• **To do**
Find all lines below containing the string "content" and return them.

━━━ Given records

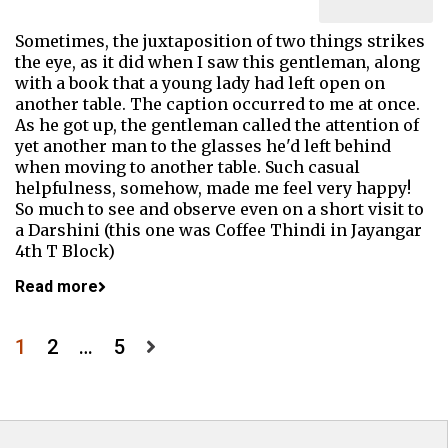
Sometimes, the juxtaposition of two things strikes
the eye, as it did when I saw this gentleman, along
with a book that a young lady had left open on
another table. The caption occurred to me at once.
As he got up, the gentleman called the attention of
yet another man to the glasses he'd left behind
when moving to another table. Such casual
helpfulness, somehow, made me feel very happy!
So much to see and observe even on a short visit to
a Darshini (this one was Coffee Thindi in Jayangar
4th T Block)
Read more
Posts
1
2
…
5
pagination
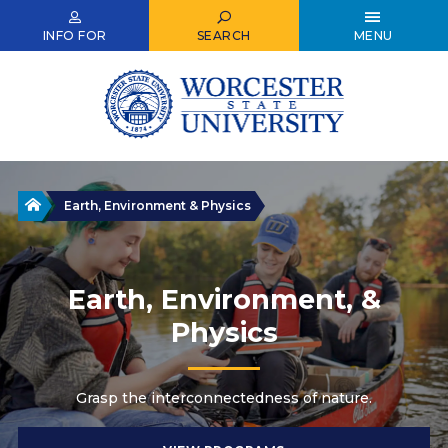
Skip
to
INFO FOR
SEARCH
MENU
main
content
Home
Earth, Environment & Physics
Earth, Environment, &
Physics
Grasp the interconnectedness of nature.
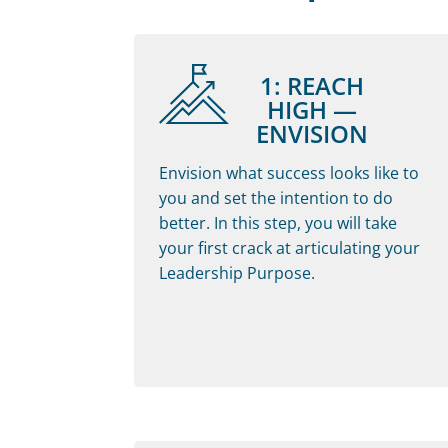
1: REACH
HIGH —
ENVISION
Envision what success looks like to
you and set the intention to do
better. In this step, you will take
your first crack at articulating your
Leadership Purpose.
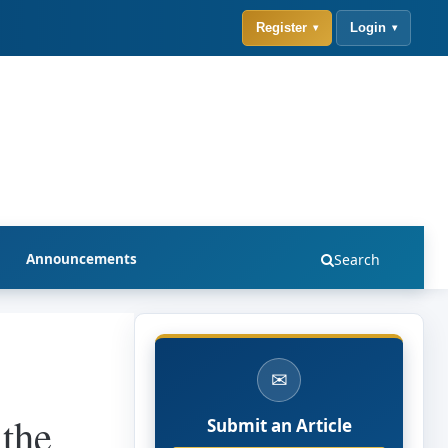
Register
Login
Announcements
Search
✉
 the
Submit an Article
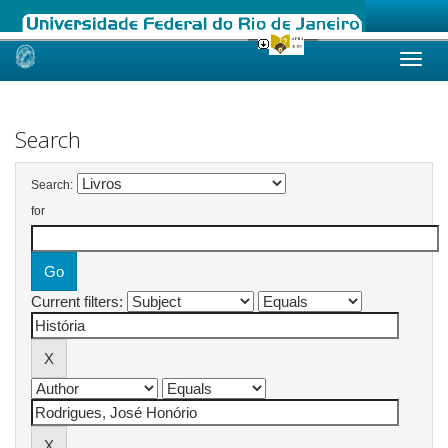
Skip
navigation
Search
Search:
for
Current filters:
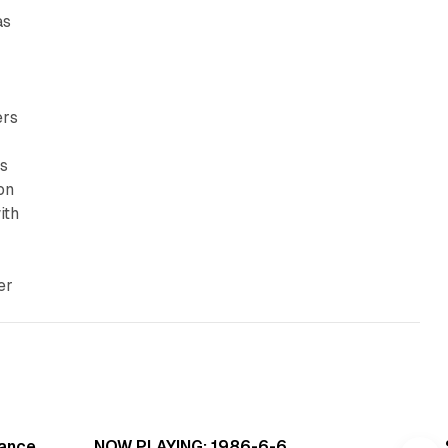
as
ers
ls
on
ith
er
read
5 min read
Dance
NOW PLAYING: 1986-6-6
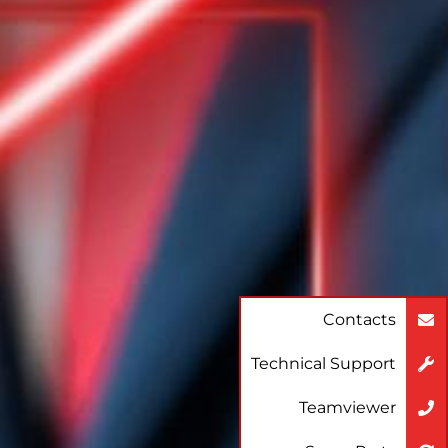
Contacts
Technical Support
Teamviewer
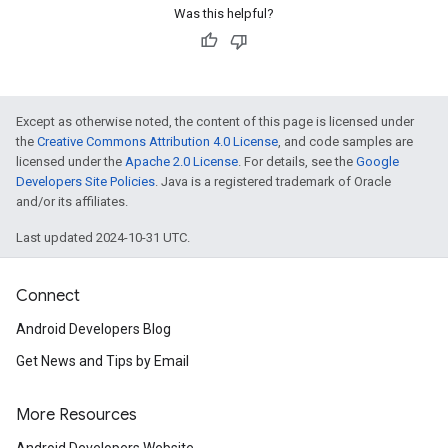
Was this helpful?
Except as otherwise noted, the content of this page is licensed under
the
Creative Commons Attribution 4.0 License
, and code samples are
licensed under the
Apache 2.0 License
. For details, see the
Google
Developers Site Policies
. Java is a registered trademark of Oracle
and/or its affiliates.
Last updated 2024-10-31 UTC.
Connect
Android Developers Blog
Get News and Tips by Email
More Resources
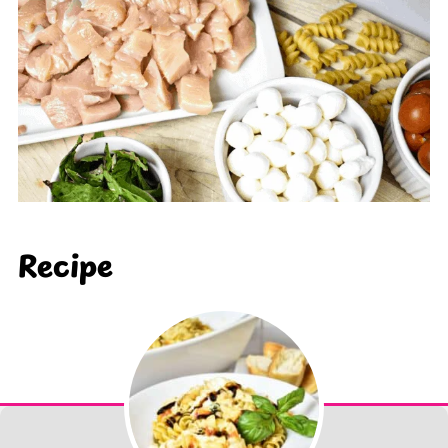
Recipe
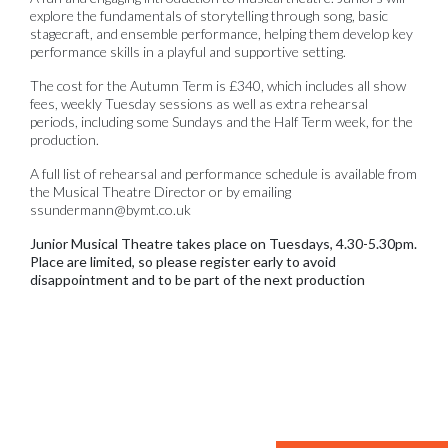
explore the fundamentals of storytelling through song, basic
stagecraft, and ensemble performance, helping them develop key
performance skills in a playful and supportive setting.
The cost for the Autumn Term is £340, which includes all show
fees, weekly Tuesday sessions as well as extra rehearsal
periods, including some Sundays and the Half Term week, for the
production.
A full list of rehearsal and performance schedule is available from
the Musical Theatre Director or by emailing
ssundermann@bymt.co.uk
Junior Musical Theatre takes place on Tuesdays, 4.30-5.30pm.
Place are limited, so please register early to avoid
disappointment and to be part of the next production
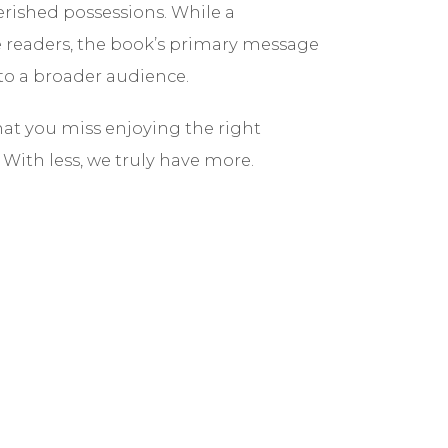
erished possessions. While a
e readers, the book’s primary message
 to a broader audience.
hat you miss enjoying the right
With less, we truly have more.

━━━━━━

• **Solution to this problem**
content
Except as otherwise noted, the content of this page is licensed under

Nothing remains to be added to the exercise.